__Tasks__
- a) Decide whether each statement agrees with the Symdeko approval text below. Answer yes or no for each, quoting the words of the text that decide it: (i) Tezacaftor helps move the CFTR protein to the cell surface. (ii) Health Canada approved Symdeko before the US FDA did. (iii) The approval followed two pivotal Phase III studies.
- b) Carry on the Symdeko approval text below, starting after its final sentence.

__Document excerpt__

========================================

Symdeko (tezacaftor/ivacaftor and ivacaftor), for the treatment of cystic fibrosis (CF), in people who are homozygous for the F508del mutation or possess one mutation in the cystic fibrosis transmembrance conductance regulator (CFTR), was approved by the Therapeutic Goods Administration (TGA) of Australia.
The missing or malfunctioning protein affects the movement of chloride, a component of salt, and water in and out of the body’s cells, causing a thick mucus to build up in a CF patient’s lungs or organs.
The treatment combines two CFTR modulators to work on the CFTR gene. According to a spokesperson for Vertex, Tezacaftor works to help move the CFTR protein to the cell surface and ivacaftor enables the protein to stay open longer once it reaches the cell surface.
The combination therapy increases the quantity and function of protein at the cell surface to help keep a balance of salt and water.
Approval for Symdeko comes after two pivotal Phase III studies showed treatment with tezacaftor/ivacaftor, in combination with ivacaftor, increased lung function.
Symdeko was approved by the US Food and Drug Administration (FDA) in February 2018, Health Canada in June 2018, and the European Commission in October 2018.

========================================

__Supplied data__

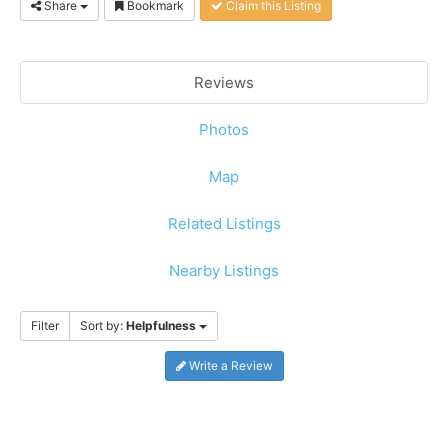
Share
Bookmark
Claim this Listing
Reviews
Photos
Map
Related Listings
Nearby Listings
Filter
Sort by:
Helpfulness
Write a Review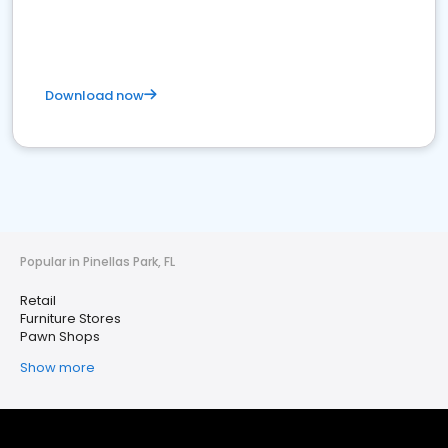
Download now
Popular in Pinellas Park, FL
Retail
Furniture Stores
Pawn Shops
Show more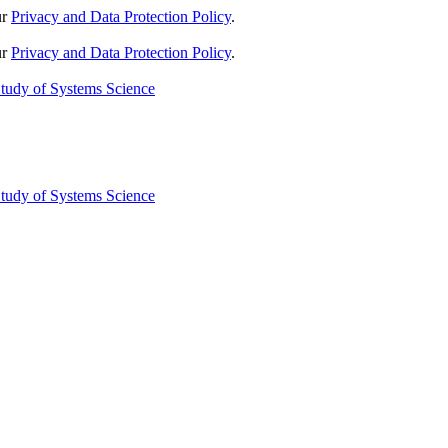
ur
Privacy and Data Protection Policy
.
ur
Privacy and Data Protection Policy
.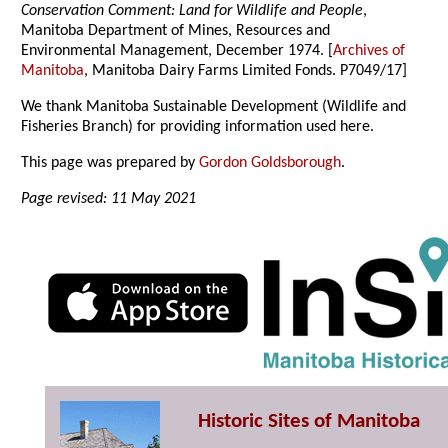
Conservation Comment: Land for Wildlife and People
,
Manitoba Department of Mines, Resources and
Environmental Management, December 1974. [
Archives of
Manitoba
, Manitoba Dairy Farms Limited Fonds. P7049/17]
We thank Manitoba Sustainable Development (Wildlife and
Fisheries Branch) for providing information used here.
This page was prepared by
Gordon Goldsborough
.
Page revised: 11 May 2021
Historic Sites of Manitoba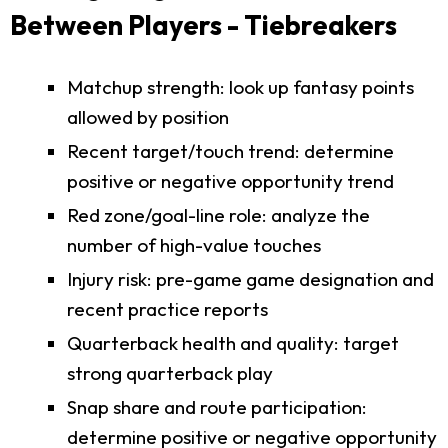
Between Players - Tiebreakers
Matchup strength: look up fantasy points
allowed by position
Recent target/touch trend: determine
positive or negative opportunity trend
Red zone/goal-line role: analyze the
number of high-value touches
Injury risk: pre-game game designation and
recent practice reports
Quarterback health and quality: target
strong quarterback play
Snap share and route participation:
determine positive or negative opportunity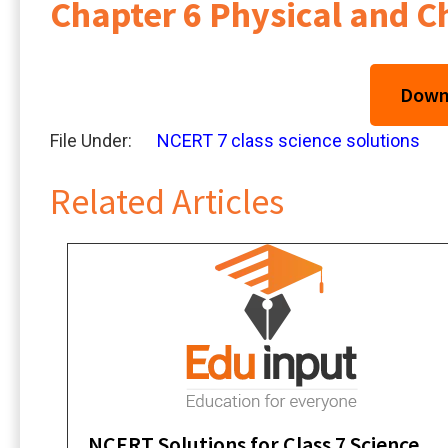
Chapter 6 Physical and 
Downl
File Under:
NCERT 7 class science solutions
Related Articles
NCERT Solutions for Class 7 Science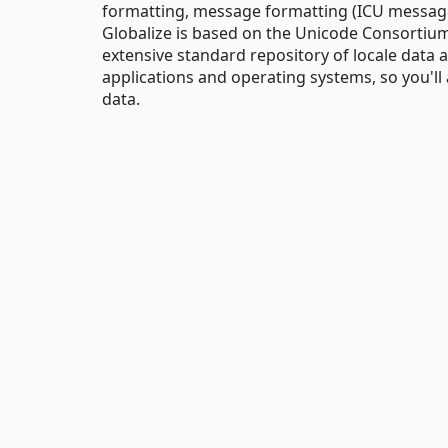
formatting, message formatting (ICU message
Globalize is based on the Unicode Consortiu
extensive standard repository of locale data 
applications and operating systems, so you'll
data.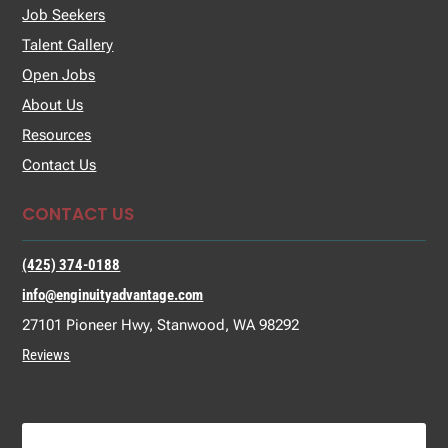
Job Seekers
Talent Gallery
Open Jobs
About Us
Resources
Contact Us
CONTACT US
(425) 374-0188
info@enginuityadvantage.com
27101 Pioneer Hwy, Stanwood, WA 98292
Reviews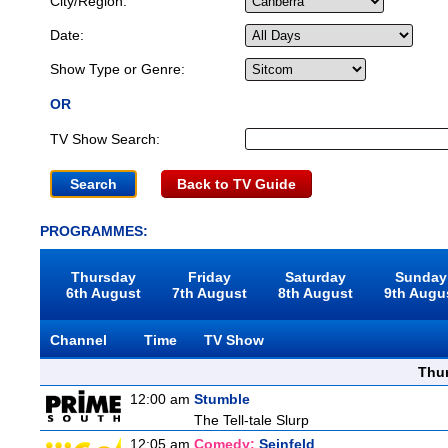
City/Region:
Date:
Show Type or Genre:
OR
TV Show Search:
Back to TV Guide
PROGRAMMES:
Thursday
Friday
Saturday
Sunday
6th August
7th August
8th August
9th Augu
Channel
Time
TV Show
Thu
12:00 am
Stumble
The Tell-tale Slurp
12:05 am
Comedy:
Seinfeld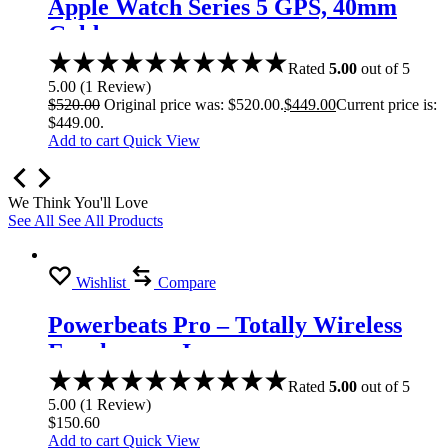
Apple Watch Series 5 GPS, 40mm
Gold
Rated
5.00
out of 5
5.00
(
1
Review
)
$
520.00
Original price was: $520.00.
$
449.00
Current price is:
$449.00.
Add to cart
Quick View
We Think You'll Love
See All
See All Products
Wishlist
Compare
Powerbeats Pro – Totally Wireless
Earphones – Ivory
Rated
5.00
out of 5
5.00
(
1
Review
)
$
150.60
Add to cart
Quick View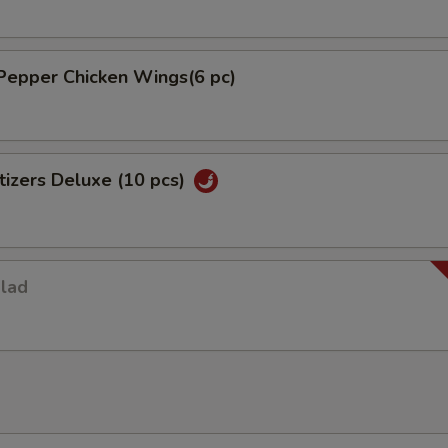
Pepper Chicken Wings(6 pc)
izers Deluxe (10 pcs)
alad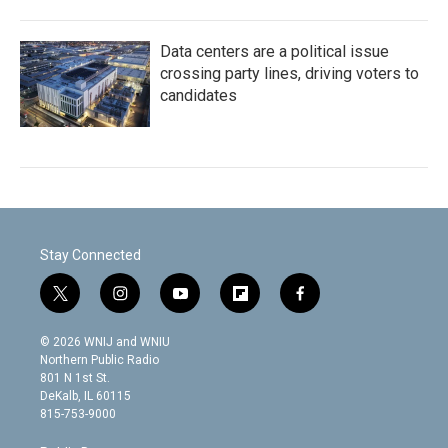
Data centers are a political issue
crossing party lines, driving voters to
candidates
Stay Connected
t
i
y
f
f
w
n
o
l
a
i
s
u
i
c
© 2026 WNIJ and WNIU
t
t
t
p
e
Northern Public Radio
t
a
u
b
b
801 N 1st St.
e
g
b
o
o
DeKalb, IL 60115
r
r
e
a
o
815-753-9000
a
r
k
m
d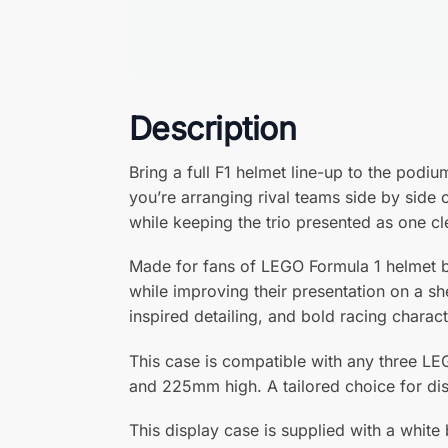
Description
Bring a full F1 helmet line-up to the pod
you’re arranging rival teams side by side 
while keeping the trio presented as one cl
Made for fans of LEGO Formula 1 helmet b
while improving their presentation on a sh
inspired detailing, and bold racing charact
This case is compatible with any three L
and 225mm high. A tailored choice for dis
This display case is supplied with a white 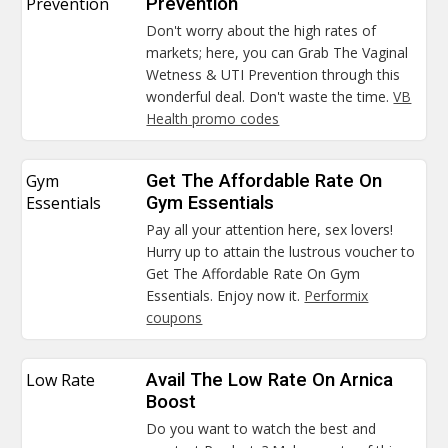
Prevention
Prevention
Don't worry about the high rates of
markets; here, you can Grab The Vaginal
Wetness & UTI Prevention through this
wonderful deal. Don't waste the time.
VB
Health promo codes
Gym
Get The Affordable Rate On
Essentials
Gym Essentials
Pay all your attention here, sex lovers!
Hurry up to attain the lustrous voucher to
Get The Affordable Rate On Gym
Essentials. Enjoy now it.
Performix
coupons
Low Rate
Avail The Low Rate On Arnica
Boost
Do you want to watch the best and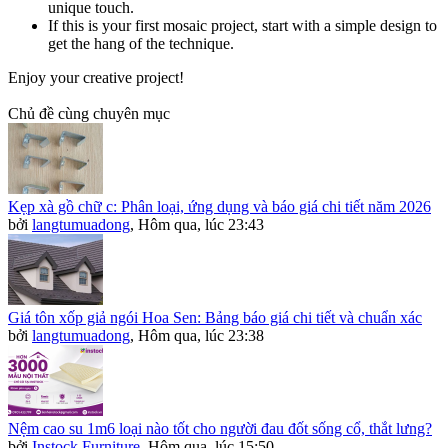
unique touch.
If this is your first mosaic project, start with a simple design to
get the hang of the technique.
Enjoy your creative project!
Chủ đề cùng chuyên mục
Kẹp xà gồ chữ c: Phân loại, ứng dụng và báo giá chi tiết năm 2026
bởi
langtumuadong
,
Hôm qua, lúc 23:43
Giá tôn xốp giả ngói Hoa Sen: Bảng báo giá chi tiết và chuẩn xác
bởi
langtumuadong
,
Hôm qua, lúc 23:38
Nệm cao su 1m6 loại nào tốt cho người đau đốt sống cổ, thắt lưng?
bởi
Instock Furniture
,
Hôm qua, lúc 15:50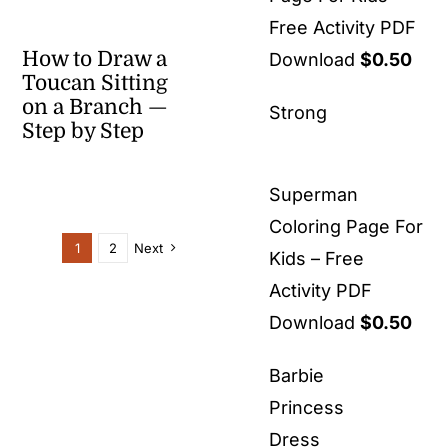
Free Activity PDF
How to Draw a
Download
$
0.50
Toucan Sitting
on a Branch —
Strong
Step by Step
Superman
Coloring Page For
1
2
Next
Kids – Free
Activity PDF
Download
$
0.50
Barbie
Princess
Dress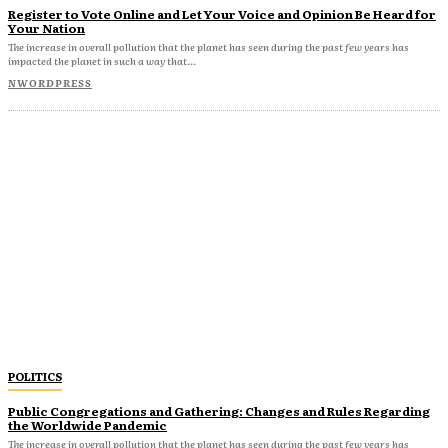
Register to Vote Online and Let Your Voice and Opinion Be Heard for
Your Nation
The increase in overall pollution that the planet has seen during the past few years has
impacted the planet in such a way that...
NWORDPRESS
POLITICS
Public Congregations and Gathering: Changes and Rules Regarding
the Worldwide Pandemic
The increase in overall pollution that the planet has seen during the past few years has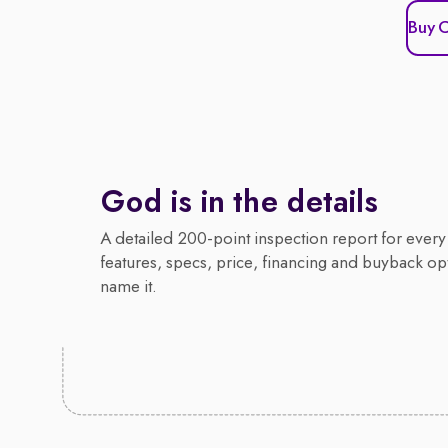
Buy 
God is in the details
A detailed 200-point inspection report for every 
features, specs, price, financing and buyback op
name it.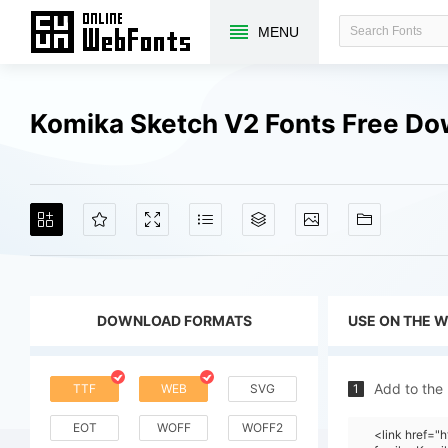
MENU
Komika Sketch V2 Fonts Free D
DOWNLOAD FORMATS
USE ON THE 
Add to the
TTF
WEB
SVG
1
EOT
WOFF
WOFF2
<link href=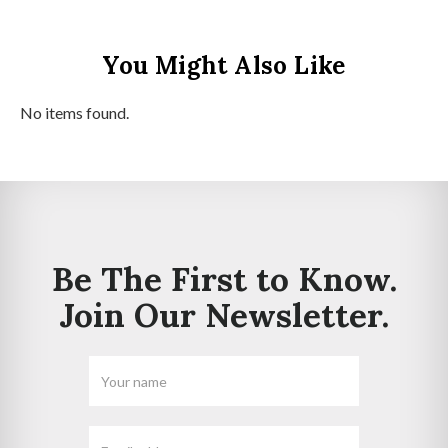
You Might Also Like
No items found.
Be The First to Know.
Join Our Newsletter.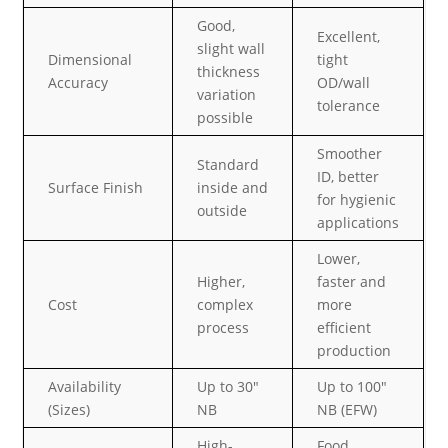
Good,
Excellent,
slight wall
Dimensional
tight
thickness
Accuracy
OD/wall
variation
tolerance
possible
Smoother
Standard
ID, better
Surface Finish
inside and
for hygienic
outside
applications
Lower,
Higher,
faster and
Cost
complex
more
process
efficient
production
Availability
Up to 30″
Up to 100″
(Sizes)
NB
NB (EFW)
High-
Food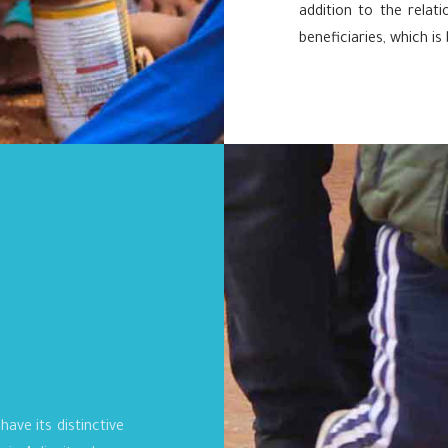
addition to the rela
beneficiaries, which is
have its distinctive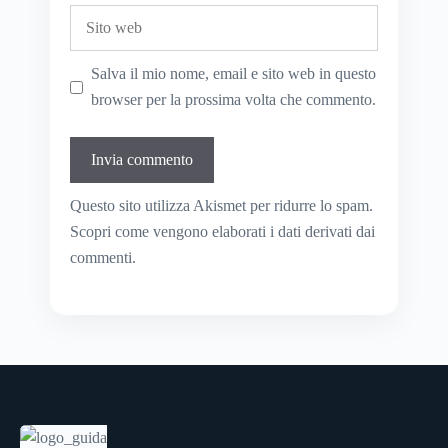
Sito
web
Salva il mio nome, email e sito web in questo
browser per la prossima volta che commento.
Questo sito utilizza Akismet per ridurre lo spam.
Scopri come vengono elaborati i dati derivati dai
commenti
.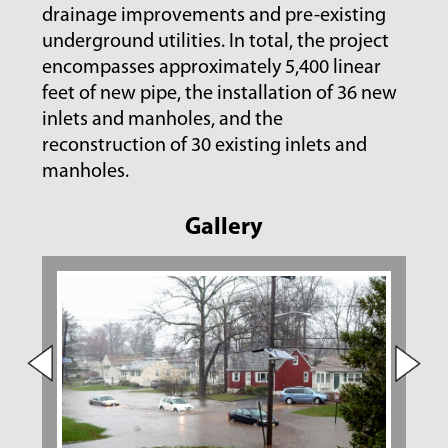
drainage improvements and pre-existing
underground utilities. In total, the project
encompasses approximately 5,400 linear
feet of new pipe, the installation of 36 new
inlets and manholes, and the
reconstruction of 30 existing inlets and
manholes.
Gallery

========================================

__Answer list__
- a)
(i) Yes: "Tezacaftor works to help move the CFTR protein to the cell surface"
(ii) No: "approved by the US Food and Drug Administration (FDA) in February 2018, Health Canada in June 2018"
(iii) Yes: "Approval for Symdeko comes after two pivotal Phase III studies"

- b)
Vertex hedges bets on triple combination therapy
Vertex is exploring other gene therapy options for the treatment of CF, as it develops a triple-combination medicine that, according to a company spokesperson, “has the potential to eventually treat 90% of all people with CF.”
Still in development, the treatment is being tested with either one of the ‘next generation’ CFTR modulators, VX-445 and VX-659, in combination with tezacaftor and ivacaftor.
Treatments with VX-445 and VX-659, in combination with texacaftor and ivacaftor, are in Phase III testing. Vertex hopes to file a new drug application for the triple combination regimen with the strongest results no later than mid-2019.